Zarząd OZZL wysłał w tej sprawie 12 grudnia 2014 pismo do Premier RP Ewy Kopacz i ministra zdrowia Bartosza Arłukowicza, wzywający rząd do zaniechania działań, które utrudniają lekarzom rozpoznawanie i leczenie chorób nowotworowych oraz do natychmiastowego wprowadzenia proponowanych zasad dotyczących leczenia chorych onkologicznych.

Lekarze postulują nielimitowane świadczenia lecznicze dla chorych onkologicznych oraz badania diagnostyczne wykonywane u chorych z podejrzeniem choroby nowotworowej. Podstawą do wykonania takich badań byłoby skierowanie od lekarza z podaniem podejrzenia choroby nowotworowej.

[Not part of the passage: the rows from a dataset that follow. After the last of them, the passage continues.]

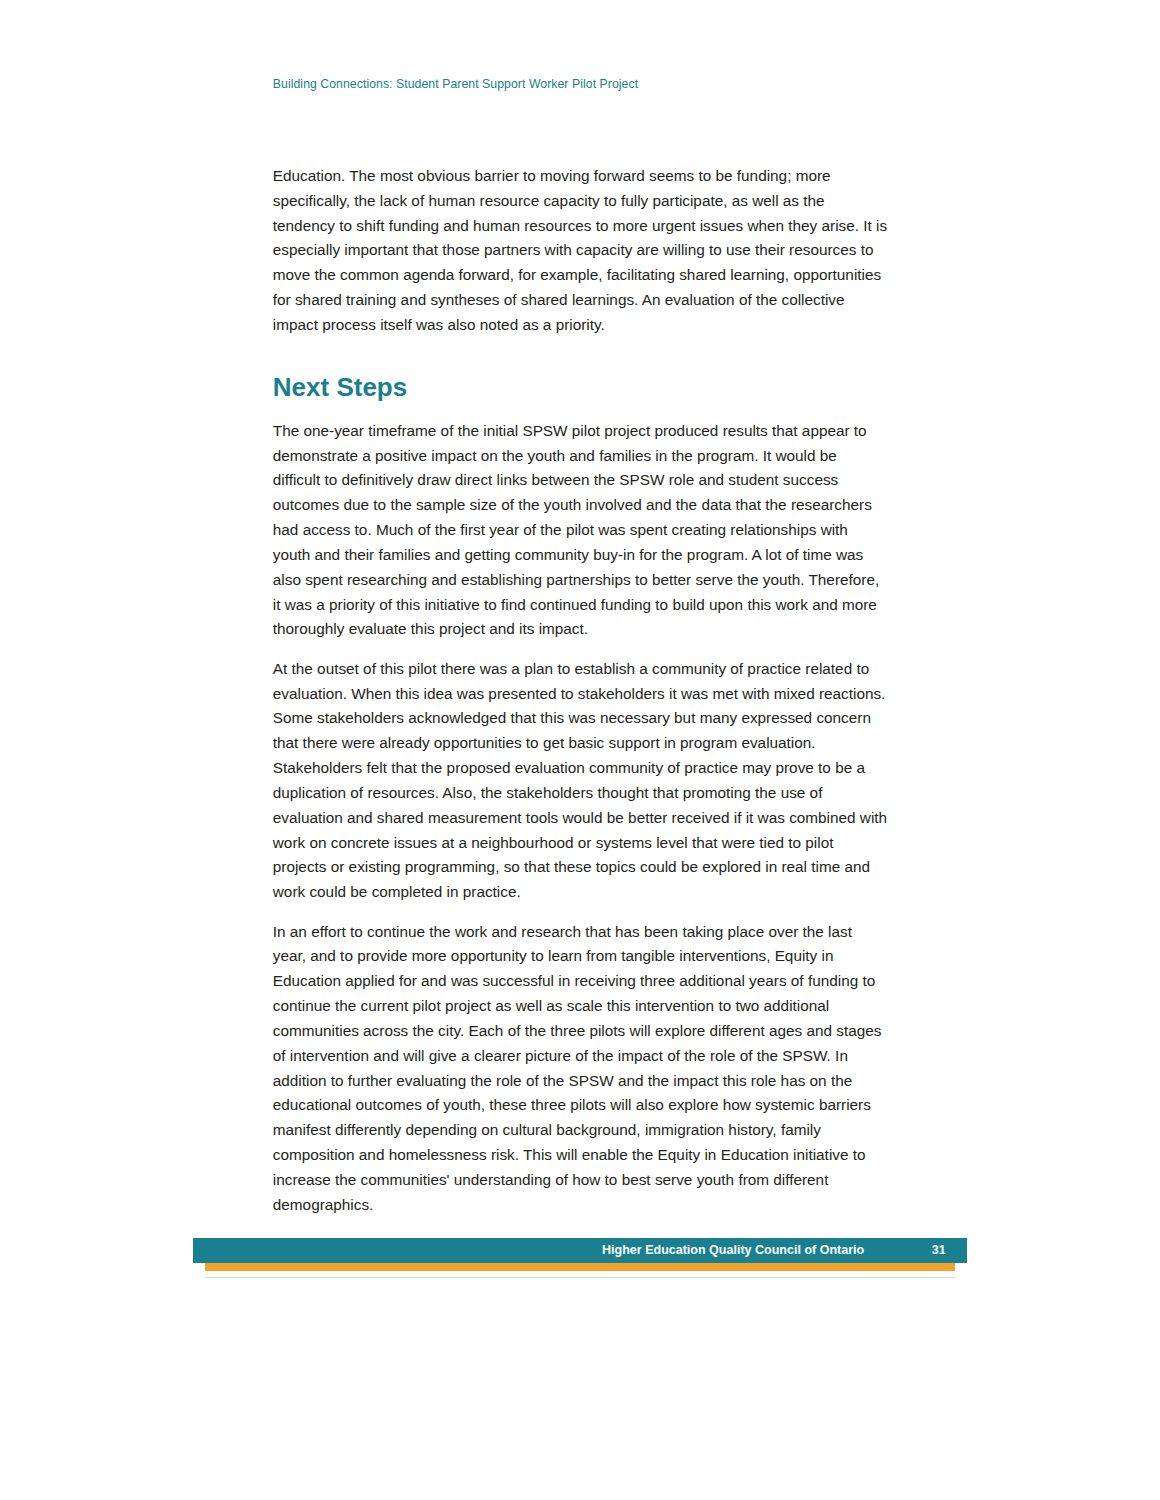Building Connections: Student Parent Support Worker Pilot Project
Education. The most obvious barrier to moving forward seems to be funding; more specifically, the lack of human resource capacity to fully participate, as well as the tendency to shift funding and human resources to more urgent issues when they arise. It is especially important that those partners with capacity are willing to use their resources to move the common agenda forward, for example, facilitating shared learning, opportunities for shared training and syntheses of shared learnings. An evaluation of the collective impact process itself was also noted as a priority.
Next Steps
The one-year timeframe of the initial SPSW pilot project produced results that appear to demonstrate a positive impact on the youth and families in the program. It would be difficult to definitively draw direct links between the SPSW role and student success outcomes due to the sample size of the youth involved and the data that the researchers had access to. Much of the first year of the pilot was spent creating relationships with youth and their families and getting community buy-in for the program. A lot of time was also spent researching and establishing partnerships to better serve the youth. Therefore, it was a priority of this initiative to find continued funding to build upon this work and more thoroughly evaluate this project and its impact.
At the outset of this pilot there was a plan to establish a community of practice related to evaluation. When this idea was presented to stakeholders it was met with mixed reactions. Some stakeholders acknowledged that this was necessary but many expressed concern that there were already opportunities to get basic support in program evaluation. Stakeholders felt that the proposed evaluation community of practice may prove to be a duplication of resources. Also, the stakeholders thought that promoting the use of evaluation and shared measurement tools would be better received if it was combined with work on concrete issues at a neighbourhood or systems level that were tied to pilot projects or existing programming, so that these topics could be explored in real time and work could be completed in practice.
In an effort to continue the work and research that has been taking place over the last year, and to provide more opportunity to learn from tangible interventions, Equity in Education applied for and was successful in receiving three additional years of funding to continue the current pilot project as well as scale this intervention to two additional communities across the city. Each of the three pilots will explore different ages and stages of intervention and will give a clearer picture of the impact of the role of the SPSW. In addition to further evaluating the role of the SPSW and the impact this role has on the educational outcomes of youth, these three pilots will also explore how systemic barriers manifest differently depending on cultural background, immigration history, family composition and homelessness risk. This will enable the Equity in Education initiative to increase the communities' understanding of how to best serve youth from different demographics.
Higher Education Quality Council of Ontario 31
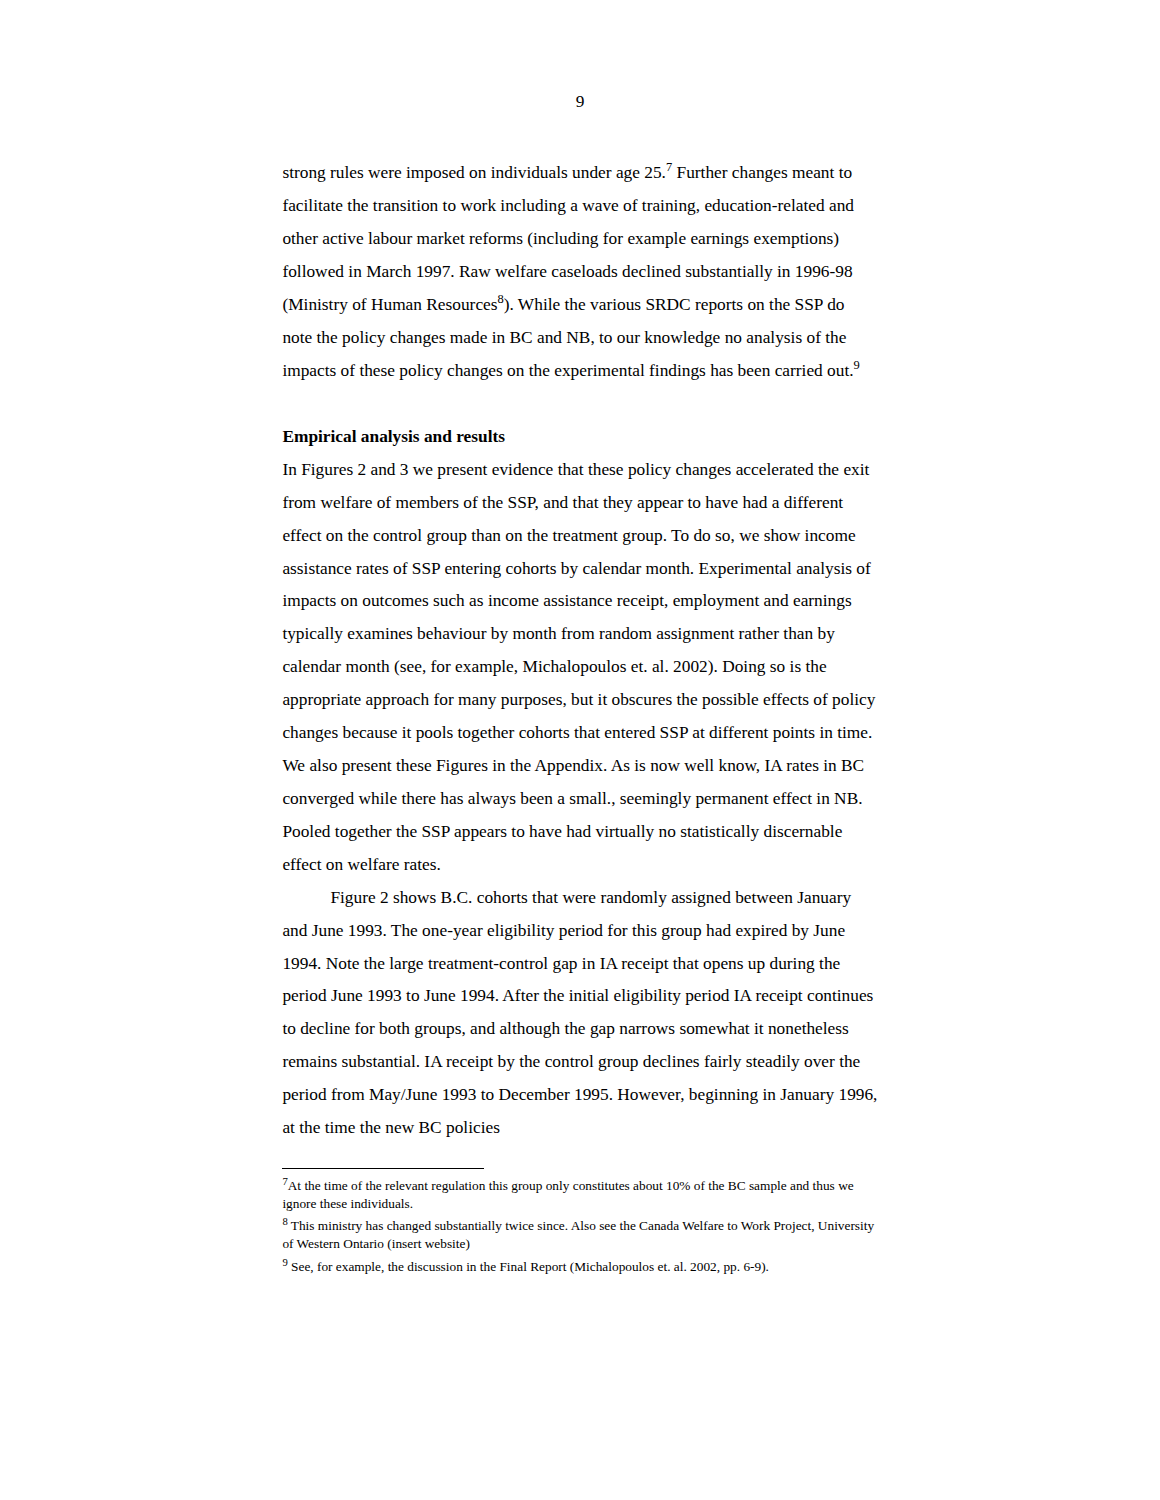9
strong rules were imposed on individuals under age 25.7 Further changes meant to facilitate the transition to work including a wave of training, education-related and other active labour market reforms (including for example earnings exemptions) followed in March 1997. Raw welfare caseloads declined substantially in 1996-98 (Ministry of Human Resources8). While the various SRDC reports on the SSP do note the policy changes made in BC and NB, to our knowledge no analysis of the impacts of these policy changes on the experimental findings has been carried out.9
Empirical analysis and results
In Figures 2 and 3 we present evidence that these policy changes accelerated the exit from welfare of members of the SSP, and that they appear to have had a different effect on the control group than on the treatment group. To do so, we show income assistance rates of SSP entering cohorts by calendar month. Experimental analysis of impacts on outcomes such as income assistance receipt, employment and earnings typically examines behaviour by month from random assignment rather than by calendar month (see, for example, Michalopoulos et. al. 2002). Doing so is the appropriate approach for many purposes, but it obscures the possible effects of policy changes because it pools together cohorts that entered SSP at different points in time. We also present these Figures in the Appendix. As is now well know, IA rates in BC converged while there has always been a small., seemingly permanent effect in NB. Pooled together the SSP appears to have had virtually no statistically discernable effect on welfare rates.
Figure 2 shows B.C. cohorts that were randomly assigned between January and June 1993. The one-year eligibility period for this group had expired by June 1994. Note the large treatment-control gap in IA receipt that opens up during the period June 1993 to June 1994. After the initial eligibility period IA receipt continues to decline for both groups, and although the gap narrows somewhat it nonetheless remains substantial. IA receipt by the control group declines fairly steadily over the period from May/June 1993 to December 1995. However, beginning in January 1996, at the time the new BC policies
7At the time of the relevant regulation this group only constitutes about 10% of the BC sample and thus we ignore these individuals.
8 This ministry has changed substantially twice since. Also see the Canada Welfare to Work Project, University of Western Ontario (insert website)
9 See, for example, the discussion in the Final Report (Michalopoulos et. al. 2002, pp. 6-9).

Badania diagnostyczne pacjentów z podejrzeniem choroby nowotworowej powinny być refundowane bezpośrednio przez NFZ. „Lekarze nie , mogą być płatnikami za te badania, aby nie mieli pokusy oszczędzania na nich” - napisał OZZL w komunikacie.

Czytaj: Naczelna Rada Lekarska: należy wstrzymać pakiet onkologiczny >>>

Według autorów apelu badania diagnostyczne i świadczenia lecznicze chorych onkologicznych powinny są tak wycenione, aby pokrywały przeciętne koszty, które trzeba ponieść dla ich wykonania.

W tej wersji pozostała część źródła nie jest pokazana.